SS Grover C. Hutcherson was a Liberty ship built in the United States during World War II. She was named after Grover C. Hutcherson, a Merchant seaman killed on the Liberty ship  when she was
struck by an Italian Ju-87 Stuka while anchored off August Sicily, 13 July 1943.

Construction
Grover C. Hutcherson was laid down on 21 November 1944, under a Maritime Commission (MARCOM) contract, MC hull 2512, by the St. Johns River Shipbuilding Company, Jacksonville, Florida; she was sponsored by Mrs. A.J. Gollnick, the wife of the assistant general superintendent in charge of St. John's River SB, and was launched on 22 December 1944.

Saved entries

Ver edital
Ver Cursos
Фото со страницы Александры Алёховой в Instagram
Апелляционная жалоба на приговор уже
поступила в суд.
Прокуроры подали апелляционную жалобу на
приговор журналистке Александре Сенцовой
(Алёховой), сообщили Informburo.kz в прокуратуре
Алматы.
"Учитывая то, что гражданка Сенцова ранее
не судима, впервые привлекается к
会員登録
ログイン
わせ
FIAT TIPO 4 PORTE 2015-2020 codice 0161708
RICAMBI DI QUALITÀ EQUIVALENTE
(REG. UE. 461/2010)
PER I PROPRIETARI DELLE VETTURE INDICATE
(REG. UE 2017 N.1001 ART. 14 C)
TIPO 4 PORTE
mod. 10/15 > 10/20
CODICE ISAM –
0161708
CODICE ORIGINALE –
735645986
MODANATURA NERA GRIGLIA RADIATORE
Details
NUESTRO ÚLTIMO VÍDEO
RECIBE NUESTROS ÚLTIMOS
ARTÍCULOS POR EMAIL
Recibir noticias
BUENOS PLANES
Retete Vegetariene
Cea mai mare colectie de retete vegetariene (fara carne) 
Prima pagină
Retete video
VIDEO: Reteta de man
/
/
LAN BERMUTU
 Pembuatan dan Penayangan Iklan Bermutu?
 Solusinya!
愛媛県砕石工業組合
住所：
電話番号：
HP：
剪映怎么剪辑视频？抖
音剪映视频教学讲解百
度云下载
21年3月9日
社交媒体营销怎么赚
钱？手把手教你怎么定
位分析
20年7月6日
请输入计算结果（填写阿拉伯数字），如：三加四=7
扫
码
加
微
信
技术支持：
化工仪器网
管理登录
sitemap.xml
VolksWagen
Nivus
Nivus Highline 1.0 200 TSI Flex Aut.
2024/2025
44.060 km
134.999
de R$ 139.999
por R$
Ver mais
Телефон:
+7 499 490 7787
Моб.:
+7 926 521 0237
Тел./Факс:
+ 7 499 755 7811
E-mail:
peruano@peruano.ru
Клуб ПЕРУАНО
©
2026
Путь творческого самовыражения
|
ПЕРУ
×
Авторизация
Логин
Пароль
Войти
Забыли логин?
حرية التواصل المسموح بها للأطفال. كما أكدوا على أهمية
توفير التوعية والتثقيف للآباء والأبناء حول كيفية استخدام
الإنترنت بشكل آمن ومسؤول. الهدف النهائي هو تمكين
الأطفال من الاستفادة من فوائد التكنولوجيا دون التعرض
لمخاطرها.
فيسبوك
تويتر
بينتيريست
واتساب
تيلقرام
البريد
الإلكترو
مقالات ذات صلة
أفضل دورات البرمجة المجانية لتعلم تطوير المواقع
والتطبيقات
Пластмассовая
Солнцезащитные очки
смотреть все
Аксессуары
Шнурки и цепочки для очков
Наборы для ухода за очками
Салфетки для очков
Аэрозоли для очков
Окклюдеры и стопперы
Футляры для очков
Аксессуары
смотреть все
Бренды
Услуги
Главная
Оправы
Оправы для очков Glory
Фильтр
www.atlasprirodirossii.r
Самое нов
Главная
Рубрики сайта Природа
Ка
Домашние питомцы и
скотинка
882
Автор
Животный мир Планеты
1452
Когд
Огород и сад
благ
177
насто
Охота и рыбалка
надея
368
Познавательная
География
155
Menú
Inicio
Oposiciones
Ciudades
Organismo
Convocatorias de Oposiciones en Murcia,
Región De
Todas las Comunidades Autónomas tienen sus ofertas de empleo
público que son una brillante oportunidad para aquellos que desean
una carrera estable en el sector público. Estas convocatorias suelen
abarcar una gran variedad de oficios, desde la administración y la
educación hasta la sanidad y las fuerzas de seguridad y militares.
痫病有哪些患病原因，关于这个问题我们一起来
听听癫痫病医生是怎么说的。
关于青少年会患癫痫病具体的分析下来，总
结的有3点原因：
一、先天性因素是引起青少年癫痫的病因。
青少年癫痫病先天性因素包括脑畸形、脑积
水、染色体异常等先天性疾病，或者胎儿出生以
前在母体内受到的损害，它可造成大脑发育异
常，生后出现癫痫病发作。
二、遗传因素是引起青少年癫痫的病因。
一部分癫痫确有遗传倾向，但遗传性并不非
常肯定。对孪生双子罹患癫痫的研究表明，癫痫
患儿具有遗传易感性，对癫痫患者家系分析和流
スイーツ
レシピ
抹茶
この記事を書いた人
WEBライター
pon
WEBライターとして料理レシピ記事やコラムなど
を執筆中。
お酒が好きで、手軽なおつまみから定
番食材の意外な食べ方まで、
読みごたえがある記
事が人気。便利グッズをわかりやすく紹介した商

- _APPLY WHAT YOU READ_
a: Repeat the Grover C. Hutcherson passage from "SS Grover C." to "22 December 1944.".
b: Give every full date (day, month and year) that appears in the Grover C. Hutcherson passage.
Rely only on the Grover C. Hutcherson passage.

- _ANSWERS TO THE TASKS_
a:
SS Grover C. Hutcherson was a Liberty ship built in the United States during World War II. She was named after Grover C. Hutcherson, a Merchant seaman killed on the Liberty ship  when she was
struck by an Italian Ju-87 Stuka while anchored off August Sicily, 13 July 1943.

Construction
Grover C. Hutcherson was laid down on 21 November 1944, under a Maritime Commission (MARCOM) contract, MC hull 2512, by the St. Johns River Shipbuilding Company, Jacksonville, Florida; she was sponsored by Mrs. A.J. Gollnick, the wife of the assistant general superintendent in charge of St. John's River SB, and was launched on 22 December 1944.

b:
13 July 1943
21 November 1944
22 December 1944